PROVIDED TEXT Start Marker

Image via Columbia Business School faculty page

Just after Hamas attacked Israel a year ago on October 7, Shai Davidai stood on the campus green at Columbia University and read his “Open Letter to Every Parent in America.” In an appeal that has since garnered nearly a quarter of a million views on YouTube alone and an interview with 60 Minutes, he warned parents that Columbia and other universities cannot protect Jewish children from antisemitism. He also called the leadership of these universities to task, arguing that some university leaders have been supporting pro-terror campus organizations. What makes this remarkable is that Shai Davidai is not a professional activist: He is an Assistant Professor within the Management Division at Columbia University. With a Ph.D. from Cornell University, some post-doctoral work at Princeton, and over a decade of research on how people make judgments about ideology, politics, and the ‘headwinds’ and ‘tailwinds’ in their lives, Professor Davidai already has a lengthy CV containing dozens of publications in leading psychology journals. 

Ariella Reynolds: I think it’s fair to say that you popped onto all our devices when your video, “An Open Letter to Every Parent in America,” hit YouTube, Instagram, and TikTok just after the October 7 attack. Your message was clear: Universities cannot protect students from pro-terror student organizations because university leaders—and you cited your own at Columbia as well as those at Harvard, Berkeley, NYU, and others—are enabling and emboldening groups that, in your words, consider your two-year-old daughter a “legitimate target of resistance.” Could you please walk us through what, from your perspective, is happening? Which groups are you talking about? Whom are they targeting, and how are they targeting them? 

Shai Davidai: I think the best thing to do is actually not take me in my own words but take specific organizations in theirs, and it changes from school to school. I can talk mostly about Columbia, which is where I am, but other schools have different organizations. Maybe two days after the October 7 massacre, there was a letter that came out at Columbia that was co-signed by two organizations, SJP [Students for Justice in Palestine] and JVP [Jewish Voice for Peace]. In that letter, they called the October 7 massacre a historic win, a historic day. They called it resistance. They kept referring to what Hamas did as freedom fighting and resistance. Justified resistance. This was echoed by the national SJP letter that called October 7 a justified resistance, by all means necessary, using the hashtag #Al-Aqsa Flood, which is the name given to the massacre by Hamas. When I say that these are pro-Hamas organizations, that’s what I mean: They use the rhetoric and the names that Hamas gave the massacre. They justify it, and they celebrate it. When I say that they see my two-year-old daughter as a justified target of resistance, I mean exactly that because there’s no difference between my two-year-old daughter, who’s Israeli, and the two-year-old kids that were brutally murdered in Israel on October 7. There’s no difference between my eight-year-old son and the eight-year-old kids that were kidnapped into Gaza just because they’re Israeli. They’re not soldiers, they’re not oppressors. They’re eight years old.

PROVIDED TEXT End Marker
INFORMATION SHOWN Start Marker

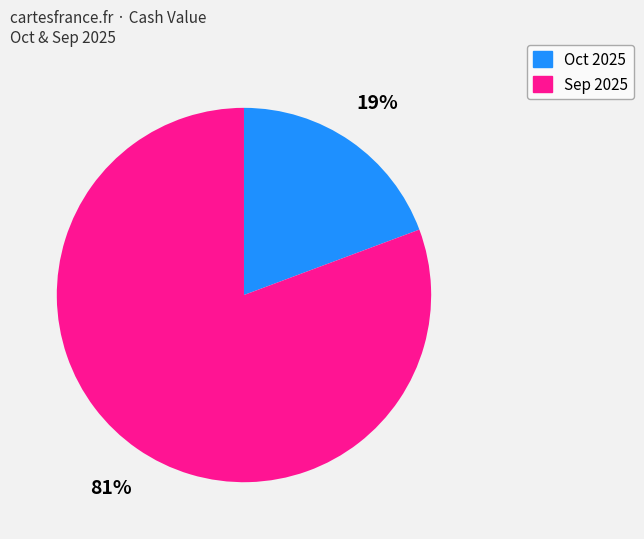

To the nearest percent, what percentage of the pie is Oct 2025?

19%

INFORMATION SHOWN End Marker

● **REQUIREMENT**:
Continue the interview with Shai Davidai above, starting right after its last sentence.

● **RESULT FOR THIS TASK**:
That’s what I mean when I say that organizations like SJP and JVP say that that is justified resistance. When I say that the university gives them support, I mean exactly that. These organizations are recognized chapters in the university. They get funding, they get space, and they get the stamp of approval just like any other organization. That’s my problem with that.

AR: You are not tenured, and I know you’ve said in other interviews that whether you lose your job over this misses the point. You said, “I am not afraid to speak up. I am speaking up because I’m afraid.” What did you mean by this?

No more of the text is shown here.